# bee stings ,therapy box ,joint pain



## Bee Bliss (Jun 9, 2010)

Hi Flo,

We keep our bees in a glass jar with holes in the one-piece lid. They last two weeks at the latest. We use a piece of screen with a slit in it so we can insert the locking tweezers in to retrieve a bee and still keep the other bees inside. The screen is held in place by rubber bands around the top of the jar. Then the jar lid with holes is screwed on.

We cut a coffee filter in half and place it flat in the bottom of the jar and wet it slightly. It doesn't need much water. Add two sugar cubes to feed them. Honey gets sticky and messy. The cubes soak up a little water from the filter. There has to be something in the bottom of the jar for the bees to hang out on. We just kept the box that the bees were delivered in in there. Some people use toilet paper rolls or maybe a piece of wood.

When our bees came, we removed the staples from the bee container and placed it in the jar (with wet filter and sugar cubes already in it), placed the screen piece loosely on top and used the tweezers to slide the bee container's cover off and remove it. All the while keeping the screen somewhat in place with the other hand. Place the rubberbands and then screw on the lid. Add new sugar cubes daily, every other day or as needed and moisten them with a drop or two of water via wetting the filter. Don't add too much water! No need to remove the screen until the jar is empty of bees.

It's easy to pick the bees with tweezers when they crawl to the top of the roll or wooden box they came in.

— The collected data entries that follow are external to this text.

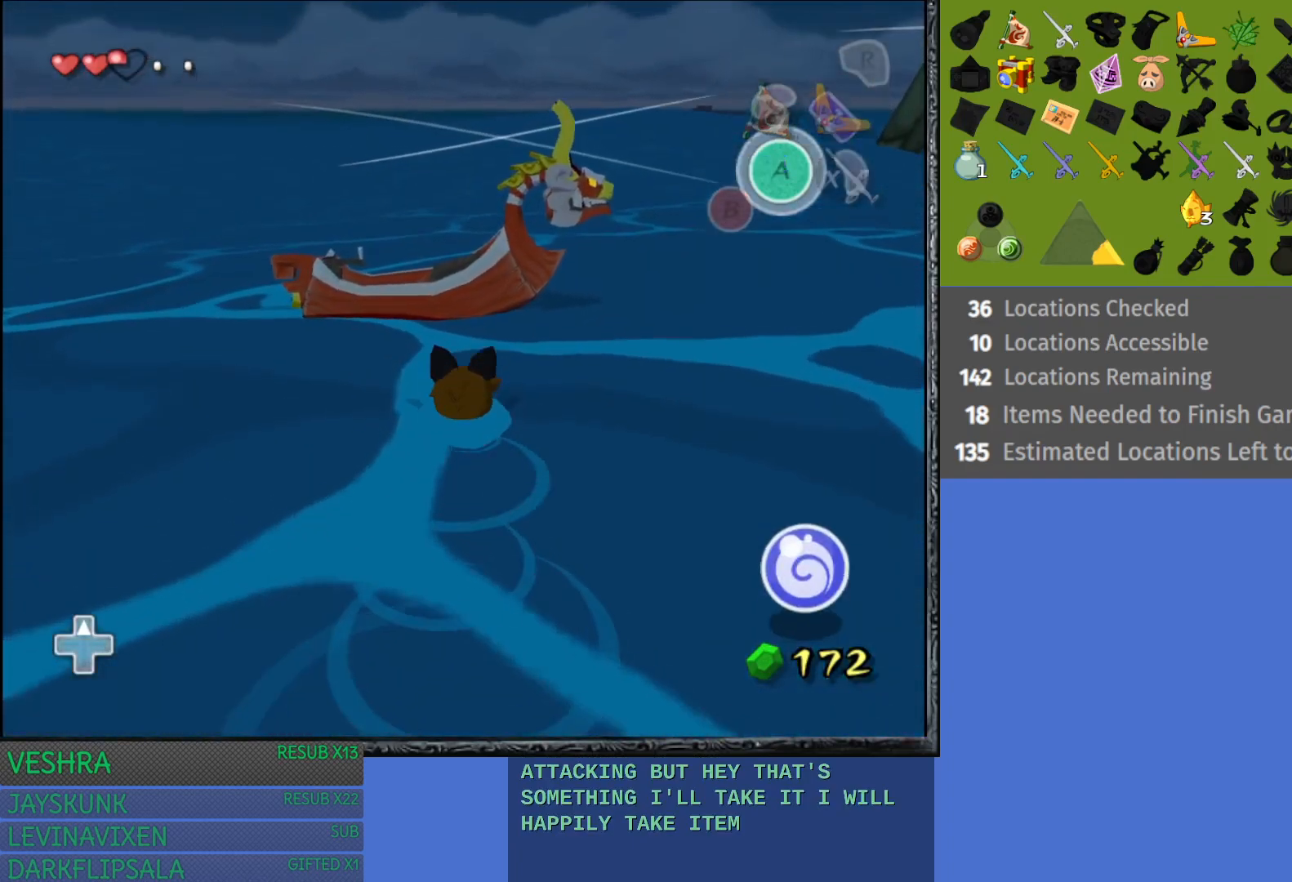
{"buttons": [], "left_stick": "up", "right_stick": "center", "events": [[317, "left_stick", "up"]]}
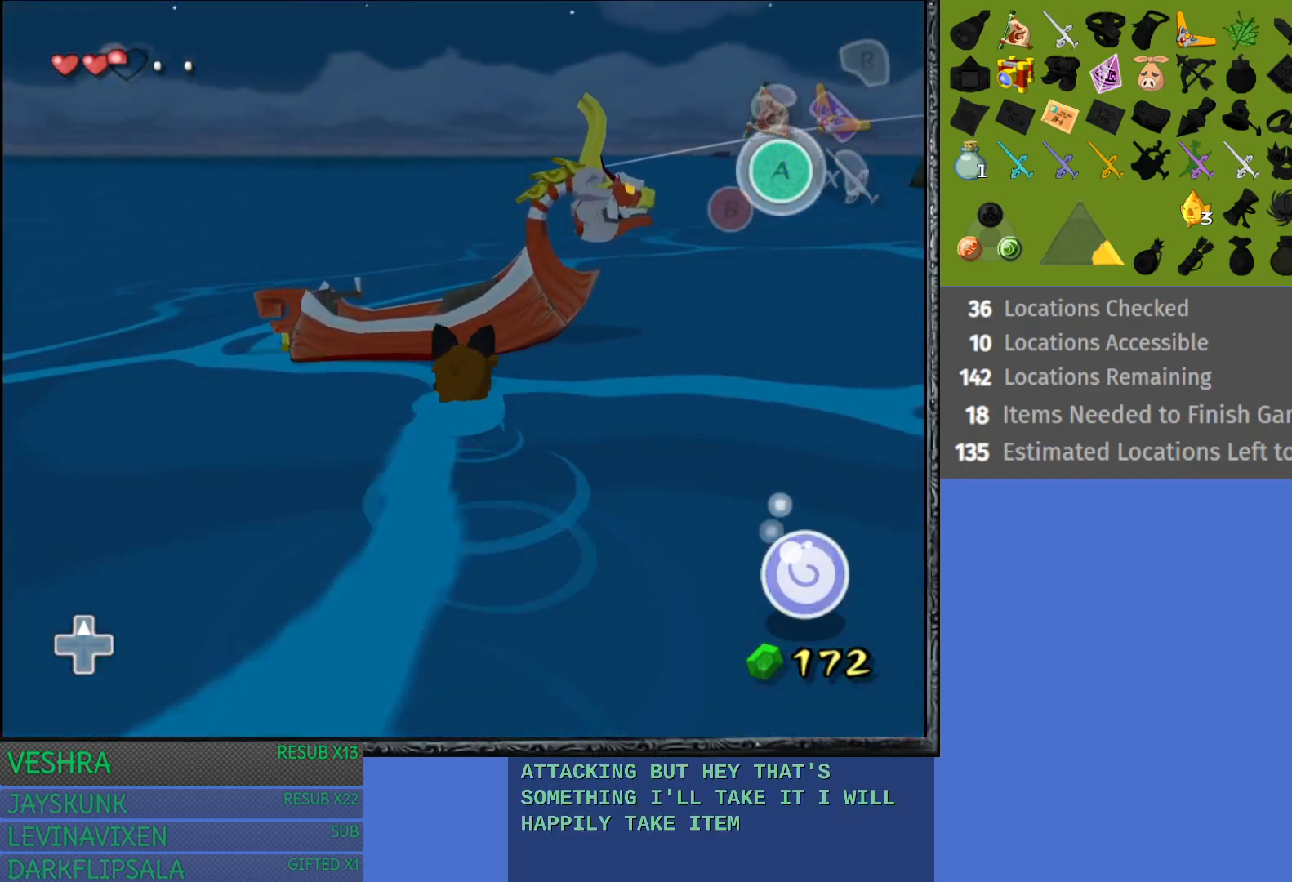
{"buttons": [], "left_stick": "center", "right_stick": "center", "events": [[267, "CROSS", "down"], [383, "left_stick", "center"], [450, "CROSS", "up"]]}
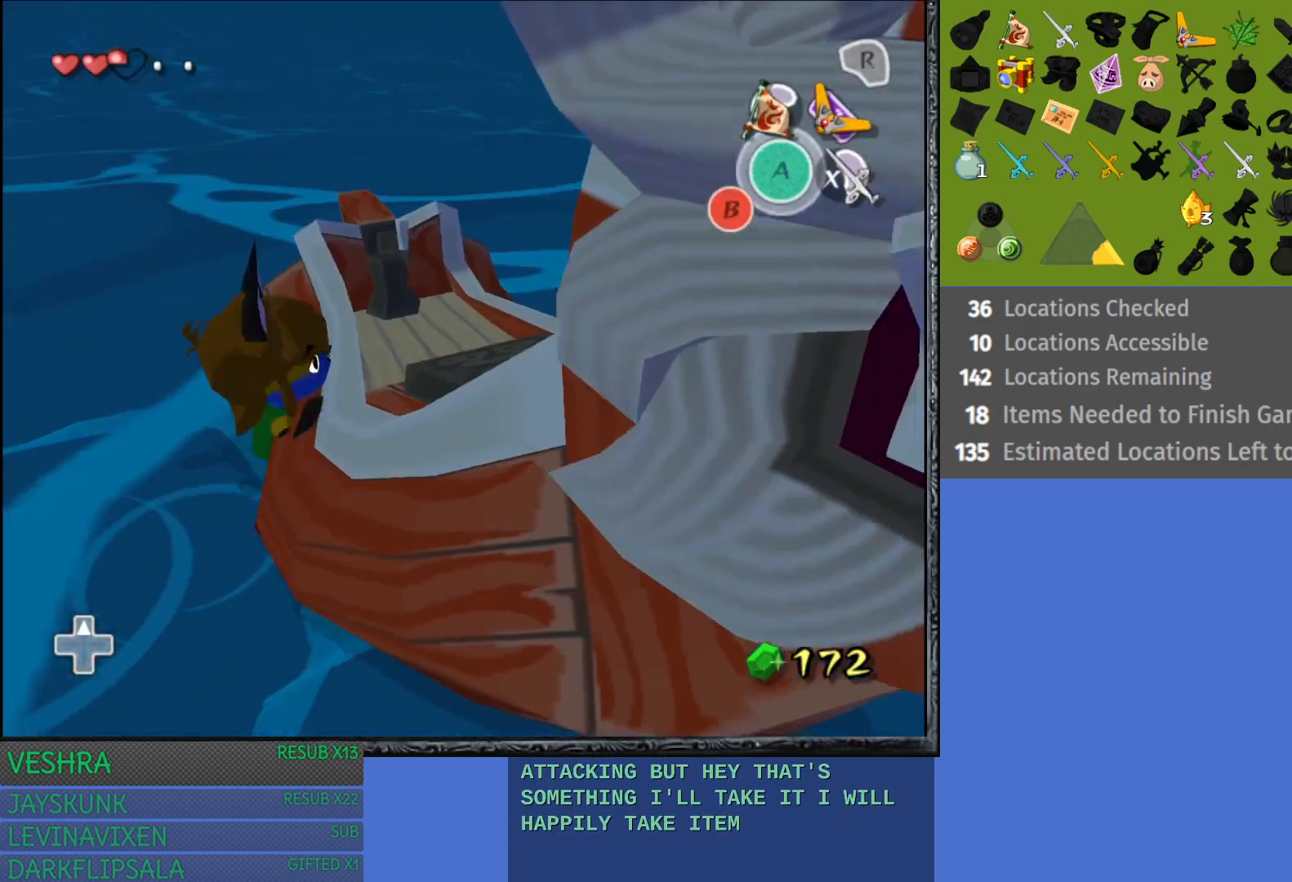
{"buttons": [], "left_stick": "right", "right_stick": "center", "events": [[217, "left_stick", "right"]]}
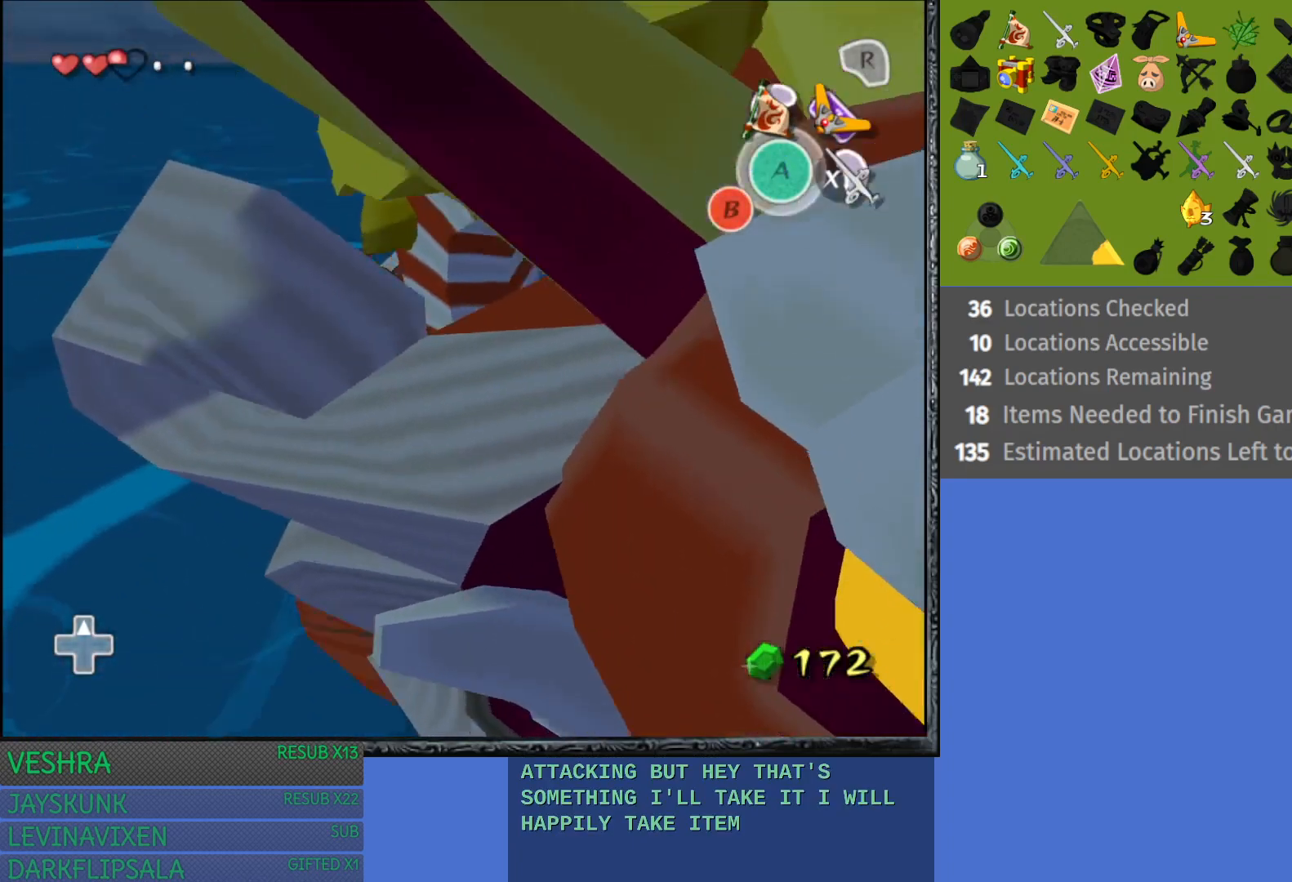
{"buttons": [], "left_stick": "right", "right_stick": "center", "events": []}
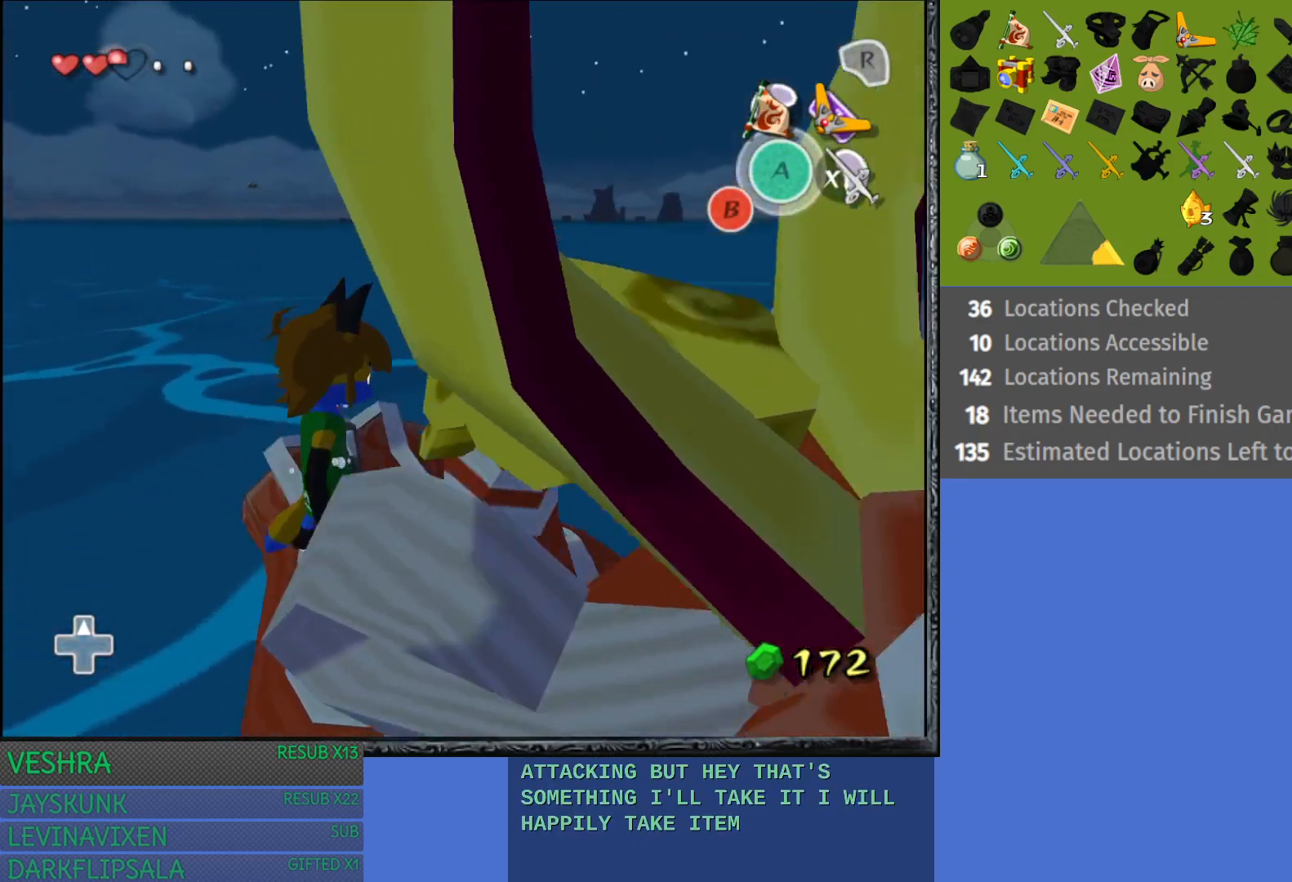
{"buttons": [], "left_stick": "right", "right_stick": "center", "events": []}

Edit: We got about 90 bees in one shipment (box) so that's what we kept in a jar at one time.


----------



## cow pollinater (Dec 5, 2007)

In addition to Bee Bliss's method, I'll add that an even easier way to do it is plant something long blooming with deep flowers like a sage within easy reach. They are easy to grab when they stick their head down in a flower and can't see you so I can do ten stings in a few minutes any time the weather is good enough for them to fly.


----------



## flo (Sep 17, 2010)

Thank you bee bliss and cow pollinater for the answers ,good ideeas.

Bee Bliss how big is the jar that allowed you kept the 90 bees ?


----------



## Bee Bliss (Jun 9, 2010)

It was a pickle jar that holds 4 cups of water. It is 6-1/4 inches high by about 3-3/4 inches wide. We used two so that if we got a new shipment we put the bees in a new jar while we were still using older bees in the other one. 
You are welcome.

Cow pollinator.... the last couple of days I pulled a few bees off the sedum for our dog. I used the locking tweezers. Do you ice the area you sting first?


----------



## cow pollinater (Dec 5, 2007)

ICE??!!! What a fantastic idea! I will try that. 
My only concern with it is that in my opinion part of the pain relief comes from the body focusing resources on the part of the body that "hurts" so i'm wondering if ice would dull the effectivness of the sting along with the pain.


----------



## Bee Bliss (Jun 9, 2010)

Our apitherapist taught us to use ice. She should know. I have also read that the body recognizes bee venom as a source of "pain" and you will get the benefit even though you are not getting much actual pain. There are times my hubby is stinging my back and I can't tell if the stinger is in yet! However much I ice the palms of my hand just above the wrist, those are doosies! The apitherapist also told us no alcohol 24 hours before and 24 hours after a sting as alcohol neutralizes/cancels out the benefit of the bee venom. (Mr. Mraz, author and apitherapist for more than 60 years, goes so far as to caution against alcohol during stinging due to anaphylactic reactions to bee venom in persons with that in their system. Not that everyone with alcohol in their system gets that though.) We are told to avoid Benedryll unless the itching is really bad in the beginning. Benedryll would also interfere with the benefits of the bee venom. We just itched it out. It's great when a person is built up to it and there is no swelling or itching!!!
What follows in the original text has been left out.